Under the Sun

 

 

One of the main reasons I bike is that I love taking in the view. The wildflowers right now are CRAZY. I can’t get enough.

 

I saw a biker wearing this jersey, and it happened to be a couple of days after someone threw a rock at my head from a moving vehicle. I almost asked him if they make one that says, “Please don’t throw a rock at me.”

 

Since the rock-throwing incident a couple of weeks ago, I’ve had a new normal. I’ve stayed off car-trafficked city streets and have only ridden on biking and mountain trails.

 

My new normal has included headaches (now mild, previously not-so-mild), being even more tired than I normally am (I have chronic insomnia), a deeper awareness of vulnerability and potential for a blindside, and a heightened sense of whats-wrong-with-humanity aka “how could anyone do that?”

 

In the grand scheme of things, it was only a rock. It could have been worse. I hold that rock up against all the current news in our world—news like our government having no way of reconnecting thousands of migrant children to their families who were separated at the border—and that rock is a minuscule pebble.

 

How could anyone do that?

 

I heard someone say on the news yesterday that thousands of children will have life-long emotional consequences from losing their parents. Ya think?

 

We don’t know what to do. There is no plan and apparently, there never was.

 

I recently saw a video of David and Louise Turpin’s sentencing hearing—these are the “parents” who’d tortured and shackled their 13 children inside their Perris, California home for years. I heard David Turpin say he never meant to cause any harm to his kids. He brought them into this world.
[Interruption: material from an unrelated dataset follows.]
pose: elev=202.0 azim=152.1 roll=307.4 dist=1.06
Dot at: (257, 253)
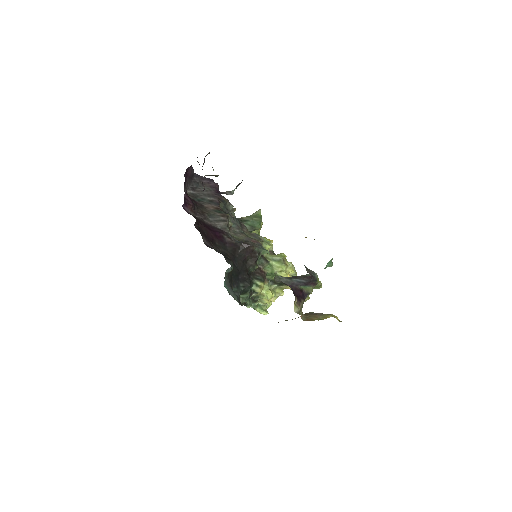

He starved them. He beat them. He chained them. He made their lives a living horror film.

 

I listened to the statements given by some of their children. I heard words of survival, forgiveness, and grace.

 

How could anyone do that?

 

I heard a pastor say the other day that when Solomon said there’s nothing new under the sun, he was having an off day. The preacher’s premise was that Solomon, in all his wisdom, was not perfect and that he got some things wrong.

 

In all our wisdom, we’re getting so many things wrong.

 

Are things getting worse or has it always been this out of control? If you look at history, you might agree with Solomon.

 

I have to think about that some more. I’ll do it today as I venture out on the city streets where rock-wielders could be.

 

How could I do that? Because if I don’t, the rock-wielders tell me where to go.

 

I get to do that.

 

I’ll be alert. I’ll keep my eyes on the crazy cars and the crazy flowers. Because it’s all there, all under the sun.